According to a rough estimate, replacing the heater could cost about $240,000 — and that is just one of 14 repairs that must be made. The total repair costs could be nearly $300,000, Lewis said.
The annual operating costs for the pool are about $144,000, she said.
Additionally, the pool is leaking about 2,500 gallons of water a day, and the leak or leaks haven’t been found because the water pipes are under the pool itself, she said.
“We’ve already spent $2,500 looking for the leak,” she said.
The pool will remain closed until the repairs are made — or it could be closed permanently and the college could look to use the city’s natatorium for the college’s water classes, Lewis said.
According to data provided by the college, 624 people signed up for various swimming and exercises classes in the pool during the summer and fall of 2013 and the spring of 2014. There also were about 150 visitors who used the pool weekly during those past three semesters, according to the college data. The pool brought in about $38,000 from fees paid by those using the pool.
College trustee Nick Stepchinski said he believed the number of people using the pool is low because of its deteriorated condition.
“The pool is not in the condition it has been in before, and we’ve kind of been patching it when we could,” he said. “But imagine if the pool was in really great shape. How many more people would use it?”
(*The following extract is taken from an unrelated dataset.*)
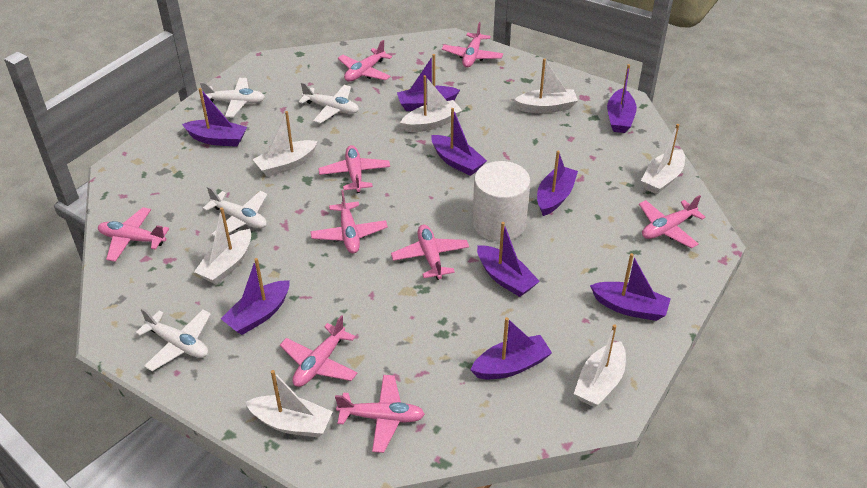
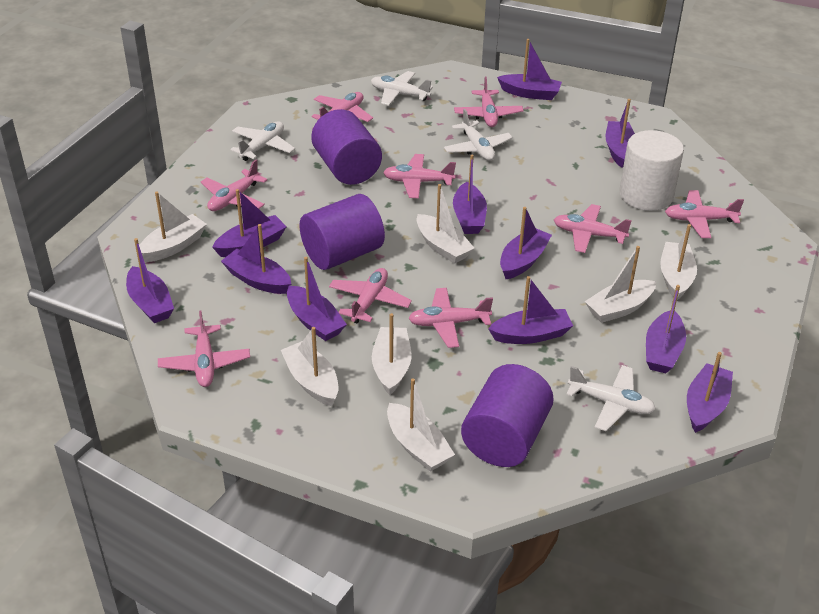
purple boat: [182,88,247,147] [221,258,290,335] [397,54,460,111] [431,108,487,176] [470,317,552,379] [477,222,540,297] [537,151,578,216] [590,253,670,321] [607,64,637,133] = 9 -> [126,238,174,323] [212,189,287,257] [221,224,291,294] [287,257,347,341] [453,155,487,234] [488,276,573,344] [497,39,562,100] [500,207,552,279] [606,99,635,168] [646,285,686,373] [687,352,733,433] = 11
purple cylinder: none = 0 -> [299,194,385,270] [311,109,382,185] [461,364,554,467] = 3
The pool is popular with seniors, and Stepchinski said he believed it was worth keeping open as long as the repair costs were not unbearable.
“We need to try to find a way to make it work,” he said.
Board Chairman Roney McCrary said the trustees will get a chance to tour the pool at 9 a.m. Monday during a workshop. Trustees will meet later that day in a regular meeting, he said.
“This is just one more issue that you deal with with an aging facility,” McCrary said.